Wednesday, July 11, 2012

I was on vacation July 1-8; left on the first and came back to Chicago on the 8th. I reduced my Lantus from 8u (which I'd been taking for the last week of June) to 6u, which I took on the evenings of July 1-6. I took 4 1/2 u Lantus on the evening of the 7th because the 8th was a fast day.
This was my first vacation with diabetes in which I managed to avoid severe, symptomatic, scary hypoglycemia. I did run a lot of lows in the 40s, but I didn't have any lows that made me woozy, panicky, or disoriented, and I didn't go lower than the 40s.
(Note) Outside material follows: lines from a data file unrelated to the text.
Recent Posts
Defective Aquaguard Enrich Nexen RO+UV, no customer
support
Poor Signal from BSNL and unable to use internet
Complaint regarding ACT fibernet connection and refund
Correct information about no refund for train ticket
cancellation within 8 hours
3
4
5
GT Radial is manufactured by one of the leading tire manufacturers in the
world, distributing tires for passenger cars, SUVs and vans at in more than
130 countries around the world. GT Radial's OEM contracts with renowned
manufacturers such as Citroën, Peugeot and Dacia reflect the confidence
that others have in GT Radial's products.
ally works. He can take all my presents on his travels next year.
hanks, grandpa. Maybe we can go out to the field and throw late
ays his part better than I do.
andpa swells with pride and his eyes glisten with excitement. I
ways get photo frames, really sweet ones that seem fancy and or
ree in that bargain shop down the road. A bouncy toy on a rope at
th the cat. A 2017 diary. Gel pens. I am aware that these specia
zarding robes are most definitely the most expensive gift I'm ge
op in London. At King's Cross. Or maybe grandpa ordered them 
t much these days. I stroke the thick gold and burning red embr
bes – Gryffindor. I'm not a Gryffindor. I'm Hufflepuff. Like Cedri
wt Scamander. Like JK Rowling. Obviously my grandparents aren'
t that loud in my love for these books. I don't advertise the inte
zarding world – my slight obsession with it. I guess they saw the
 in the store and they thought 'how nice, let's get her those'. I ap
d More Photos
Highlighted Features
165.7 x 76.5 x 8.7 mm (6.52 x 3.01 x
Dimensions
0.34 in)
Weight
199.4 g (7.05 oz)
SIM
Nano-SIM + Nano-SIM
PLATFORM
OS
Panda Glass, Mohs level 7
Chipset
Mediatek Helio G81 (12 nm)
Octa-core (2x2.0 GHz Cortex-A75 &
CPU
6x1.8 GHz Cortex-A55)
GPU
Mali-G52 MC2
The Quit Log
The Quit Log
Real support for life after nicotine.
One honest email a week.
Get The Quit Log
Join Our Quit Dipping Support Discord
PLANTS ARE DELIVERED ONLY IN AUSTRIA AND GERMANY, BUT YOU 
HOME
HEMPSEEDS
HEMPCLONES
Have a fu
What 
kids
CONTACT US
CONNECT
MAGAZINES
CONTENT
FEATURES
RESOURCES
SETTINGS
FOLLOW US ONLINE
This was also the first time I tried packing a sensor. I've had two vacations in the past where I had been wearing a CGM; in one, I just left the CGM at home and took a sensor break, and in the second I changed sensors right before leaving. This time I took a sensor in the bag but not the box and put it in with my clothes. When I got where I was going the bag looked pretty beat up but the sensor looked okay, and two days later I changed sensors. It performed beautifully. Unfortunately, I'd forgotten to bring scissors to cut my hairs before applying the sensor, and it was a really hot week, so after a week I pulled the sensor because I didn't think it would stick on much longer. But it worked just fine. I will be less hesitant to pack sensors in the future.

One thing I must've done a bad job packing: pen needles. I currently use syringes for the Novolin R and testosterone and pen needles for Lantus. That means that on an 8 day vacation, I expect to use 7-8 pen needles and anywhere from 20-50 syringes. So I packed a box of a 100 syringes and counted out ten pen needles which I put in the box. Well, I guess that's not a good place to put them, because I had trouble finding the darn things. In the end I only could find five pen needles. I reused one of them and did the last Lantus shot by syringe. I guess if you have enough syringes, not having pen needles isn't really such a big deal.

I recently read a study that's made me think about how I store my insulin, even those vials in use. This study looked at Regular and 70/30 insulins made my Novo, Lilly, and Biocon (Biocon insulin is not available in the US and is a U-40 insulin for sale in India). So that's 6 types of insulin. They stored them in unopened vials in 5 different storage conditions (now we're looking at thirty different situations). They wanted to compare how the storage conditions affected degradation of the insulin over a period of two weeks, and over a period of one month.
They injected the insulins into rabbits to see how much the insulin lowered rabbits' blood sugar after being stored in different ways. The rabbits started out with blood sugars in the range of 100-108 mg/dl (apparently that's normal fasting blood sugar for rabbits). The insulin then made them hypo. It lowered blood sugar into really tight and predictable ranges with little standard deviation. It lowered blood sugar significantly less when the insulin had been stored at temperatures of 32 and 37 degrees Celcius (89.6 and 98.6 degrees Fahrenheit), as compared to when it had been stored at temperatures of 5 to 26 degrees Celcius (41 to 78.8 degrees Fahrenheit).

This strongly suggests, at least to me, that a person who carries around his short acting insulin during hot temperature days should carry it in something that will keep it at a temperature that is at least below 89 degrees Fahrenheit, lower if possible, unless the insulin will be used up in less than a two week time period. The Frio may be a good idea.